CanonIQ fits anywhere you repeatedly ingest external data into a trusted model:

- **Higher education** — map a new SIS/LMS export onto your OneRoster/Ed-Fi/CEDS student model.
- **Retail** — normalize supplier catalogs to a GS1 GTIN / schema.org product model.
- **Healthcare** — align partner feeds to an HL7 FHIR R4 `Patient` model with PHI masking.
- **Finance** — reconcile bank/payment files to an ISO 20022 transaction model with IBAN checks.
- **Logistics** — unify carrier feeds to a GS1 SSCC / SCAC shipment model.
- **SaaS onboarding** — turn every customer's CSV upload into your internal schema automatically.
- **AI agent platforms** — give an agent a deterministic, explainable tool for schema mapping.

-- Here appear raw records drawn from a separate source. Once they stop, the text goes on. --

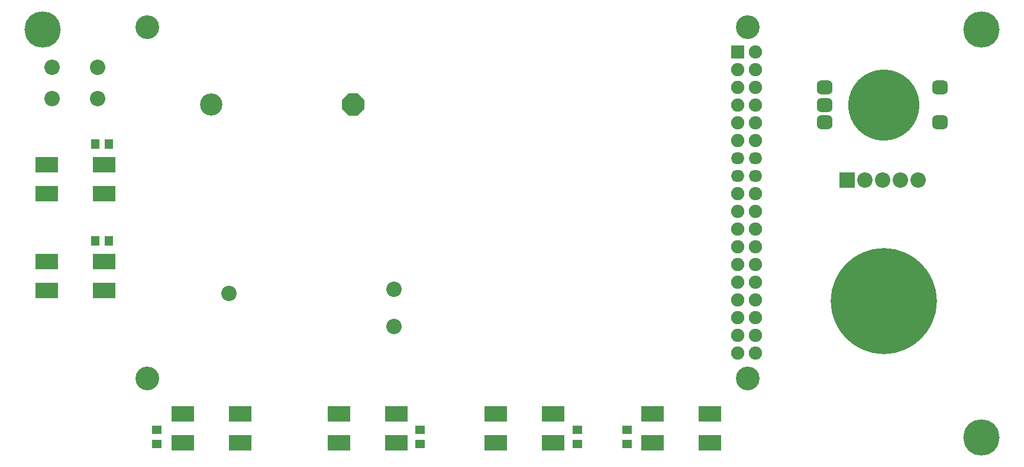
<source format=gts>
G04*
G04 #@! TF.GenerationSoftware,Altium Limited,Altium Designer,21.0.8 (223)*
G04*
G04 Layer_Color=8388736*
%FSLAX44Y44*%
%MOMM*%
G71*
G04*
G04 #@! TF.SameCoordinates,CF40DC4F-38BD-4AEA-854D-D5A68E69FAB1*
G04*
G04*
G04 #@! TF.FilePolarity,Negative*
G04*
G01*
G75*
%ADD13R,1.4532X1.2032*%
%ADD14R,1.2032X1.4532*%
%ADD15R,3.2032X2.2032*%
%ADD16C,2.2032*%
%ADD17R,2.2032X2.2032*%
%ADD18P,3.4671X8X202.5*%
%ADD19C,3.2032*%
%ADD20C,1.9032*%
%ADD21O,1.9032X1.7032*%
%ADD22R,1.9032X1.9032*%
G04:AMPARAMS|DCode=23|XSize=2.0032mm|YSize=2.2032mm|CornerRadius=0.5516mm|HoleSize=0mm|Usage=FLASHONLY|Rotation=270.000|XOffset=0mm|YOffset=0mm|HoleType=Round|Shape=RoundedRectangle|*
%AMROUNDEDRECTD23*
21,1,2.0032,1.1000,0,0,270.0*
21,1,0.9000,2.2032,0,0,270.0*
1,1,1.1032,-0.5500,-0.4500*
1,1,1.1032,-0.5500,0.4500*
1,1,1.1032,0.5500,0.4500*
1,1,1.1032,0.5500,-0.4500*
%
%ADD23ROUNDEDRECTD23*%
%ADD24C,10.2032*%
%ADD25C,5.2032*%
%ADD26C,3.4032*%
%ADD27C,15.2032*%
D13*
X864500Y42234D02*
D03*
Y22234D02*
D03*
X568000Y42234D02*
D03*
Y22234D02*
D03*
X191750Y42234D02*
D03*
Y22234D02*
D03*
X793500Y42234D02*
D03*
Y22234D02*
D03*
D14*
X103016Y313500D02*
D03*
X123016D02*
D03*
X103016Y452000D02*
D03*
X123016D02*
D03*
D15*
X116000Y242794D02*
D03*
Y284294D02*
D03*
X34000Y242794D02*
D03*
Y284294D02*
D03*
X901000Y65750D02*
D03*
Y24250D02*
D03*
X983000Y65750D02*
D03*
Y24250D02*
D03*
X676821Y65750D02*
D03*
Y24250D02*
D03*
X758820Y65750D02*
D03*
Y24250D02*
D03*
X452641Y65750D02*
D03*
Y24250D02*
D03*
X534641Y65750D02*
D03*
Y24250D02*
D03*
X228462Y65750D02*
D03*
Y24250D02*
D03*
X310462Y65750D02*
D03*
Y24250D02*
D03*
X116000Y381147D02*
D03*
Y422647D02*
D03*
X34000Y381147D02*
D03*
Y422647D02*
D03*
D16*
X1280800Y401000D02*
D03*
X1255400D02*
D03*
X1204600D02*
D03*
X1230000D02*
D03*
X42000Y562750D02*
D03*
Y517750D02*
D03*
X107000Y562750D02*
D03*
Y517750D02*
D03*
X531000Y190750D02*
D03*
Y244250D02*
D03*
X294750Y238250D02*
D03*
D17*
X1179200Y401000D02*
D03*
D18*
X472515Y508749D02*
D03*
D19*
X269485D02*
D03*
D20*
X1023250Y153100D02*
D03*
X1048650D02*
D03*
Y178500D02*
D03*
X1023250D02*
D03*
X1048650Y203900D02*
D03*
X1023250D02*
D03*
X1048650Y229300D02*
D03*
X1023250D02*
D03*
X1048650Y254700D02*
D03*
X1023250D02*
D03*
X1048650Y280100D02*
D03*
X1023250D02*
D03*
X1048650Y305500D02*
D03*
X1023250D02*
D03*
X1048650Y330900D02*
D03*
X1023250D02*
D03*
X1048650Y356300D02*
D03*
X1023250D02*
D03*
X1048650Y381700D02*
D03*
X1023250D02*
D03*
X1048650Y457900D02*
D03*
X1023250D02*
D03*
X1048650Y483300D02*
D03*
X1023250D02*
D03*
X1048650Y508700D02*
D03*
X1023250D02*
D03*
X1048650Y534100D02*
D03*
X1023250D02*
D03*
X1048650Y559500D02*
D03*
X1023250D02*
D03*
X1048650Y584900D02*
D03*
D21*
Y407100D02*
D03*
X1023250D02*
D03*
X1048650Y432500D02*
D03*
X1023250D02*
D03*
D22*
Y584900D02*
D03*
D23*
X1147505Y533634D02*
D03*
Y508634D02*
D03*
Y483634D02*
D03*
X1312505Y533634D02*
D03*
Y483634D02*
D03*
D24*
X1231755Y508634D02*
D03*
D25*
X1371727Y31260D02*
D03*
Y617000D02*
D03*
X28000D02*
D03*
D26*
X178190Y620460D02*
D03*
Y116270D02*
D03*
X1037190D02*
D03*
Y620460D02*
D03*
D27*
X1231685Y227257D02*
D03*
M02*

</source>
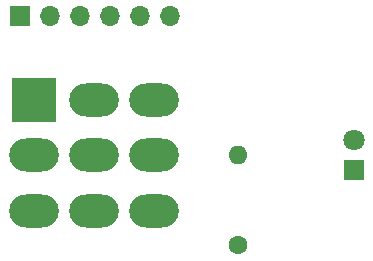
<source format=gbr>
%TF.GenerationSoftware,KiCad,Pcbnew,(6.0.9-0)*%
%TF.CreationDate,2024-03-23T13:24:56+01:00*%
%TF.ProjectId,pt-delay-minima-footswitch,70742d64-656c-4617-992d-6d696e696d61,rev?*%
%TF.SameCoordinates,Original*%
%TF.FileFunction,Soldermask,Bot*%
%TF.FilePolarity,Negative*%
%FSLAX46Y46*%
G04 Gerber Fmt 4.6, Leading zero omitted, Abs format (unit mm)*
G04 Created by KiCad (PCBNEW (6.0.9-0)) date 2024-03-23 13:24:56*
%MOMM*%
%LPD*%
G01*
G04 APERTURE LIST*
%ADD10R,3.816000X3.816000*%
%ADD11O,4.200000X2.800000*%
%ADD12R,1.700000X1.700000*%
%ADD13O,1.700000X1.700000*%
%ADD14R,1.800000X1.800000*%
%ADD15C,1.800000*%
%ADD16C,1.600000*%
%ADD17O,1.600000X1.600000*%
G04 APERTURE END LIST*
D10*
%TO.C,SW1*%
X45200000Y-50800000D03*
D11*
X45200000Y-55500000D03*
X45200000Y-60200000D03*
X50280000Y-50800000D03*
X50280000Y-55500000D03*
X50280000Y-60200000D03*
X55360000Y-50800000D03*
X55360000Y-55500000D03*
X55360000Y-60200000D03*
%TD*%
D12*
%TO.C,J1*%
X44018000Y-43688000D03*
D13*
X46558000Y-43688000D03*
X49098000Y-43688000D03*
X51638000Y-43688000D03*
X54178000Y-43688000D03*
X56718000Y-43688000D03*
%TD*%
D14*
%TO.C,D1*%
X72280000Y-56770000D03*
D15*
X72280000Y-54230000D03*
%TD*%
D16*
%TO.C,R1*%
X62484000Y-63119000D03*
D17*
X62484000Y-55499000D03*
%TD*%
M02*

</source>
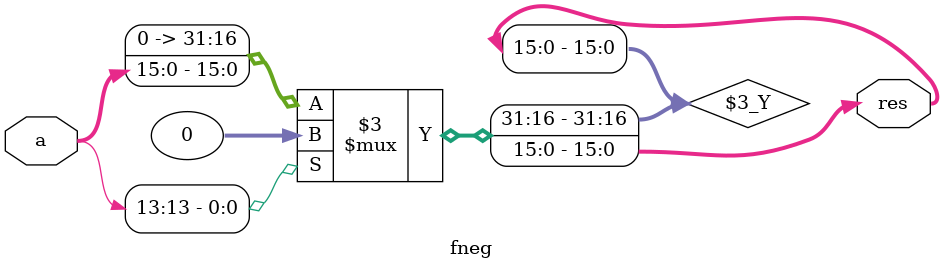
<source format=sv>
`timescale 1ns/1ps
module fneg
    #(parameter
        ID=1,
        WIDTH=16
    )(
    input wire[WIDTH-1:0] a,
    output wire[WIDTH-1:0] res
);
    assign res = (a[WIDTH-3] == 0) ? a:0;   //if the sign bit is high, send zero on the output else send the input
endmodule

</source>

See the per-domain walkthroughs in [`docs/`](docs/) and the **runnable sample use-cases** in
[`examples/`](examples/README.md) (`python examples/<domain>/demo.py`).

---

## Documentation

New here? Start with the **[Education & Onboarding Guide](docs/education/README.md)** — a
plain-English walkthrough of what CanonIQ is, why it's built this way, how to demo it, and
how to extend it.

| Doc | What it covers |
|---|---|
| [docs/education/](docs/education/README.md) | Plain-English guide: approach, architecture, onboarding, demos, use cases |
| [docs/quickstart.md](docs/quickstart.md) | Install, first pipeline, CLI + SDK |
| [docs/demos.md](docs/demos.md) | STAR walkthroughs of all 5 domain demos: the problem each solves + real output |
| [docs/onboarding.md](docs/onboarding.md) | Config-driven auto-onboarding: readiness scoring, build-your-own, enterprise adoption |
| [docs/concepts.md](docs/concepts.md) | Profiles, schemas, scoring, gating, drift |
| [docs/architecture.md](docs/architecture.md) | Module layout and data flow |
| [docs/connectors.md](docs/connectors.md) | How to add a connector |
| [docs/sources.md](docs/sources.md) | Source-config format, secrets, sampling |
| [docs/domain_packs.md](docs/domain_packs.md) | How to add a new domain |
| [docs/standards_mapping.md](docs/standards_mapping.md) | Canonical fields ↔ industry standards |
| [docs/roadmap.md](docs/roadmap.md) | Release plan |

Per-domain use cases:
[higher-ed](docs/higher_ed_use_case.md) ·
[retail](docs/retail_use_case.md) ·
[healthcare](docs/healthcare_use_case.md) ·
[finance](docs/finance_use_case.md) ·
[logistics](docs/logistics_use_case.md)

---

## Privacy & security

- Local-first: no source data, schemas, or mappings leave your machine in the core package.
- No telemetry in the MVP. No external API calls from the core.
- High-PII/PHI sample values are masked by default before they leave the profiler.
- All bundled example data is **synthetic**. No secrets live in the repo — source configs reference
  `${ENV}` variables only.

Report vulnerabilities per [SECURITY.md](SECURITY.md).

---

## Development

```bash
pip install -e ".[dev]"
pytest --cov=canoniq --cov-report=term-missing   # ≥80% coverage, zero network calls
ruff check canoniq
mypy canoniq
```

See [CONTRIBUTING.md](CONTRIBUTING.md) and [CODE_OF_CONDUCT.md](CODE_OF_CONDUCT.md).

## License

[Apache-2.0](LICENSE) © The CanonIQ contributors.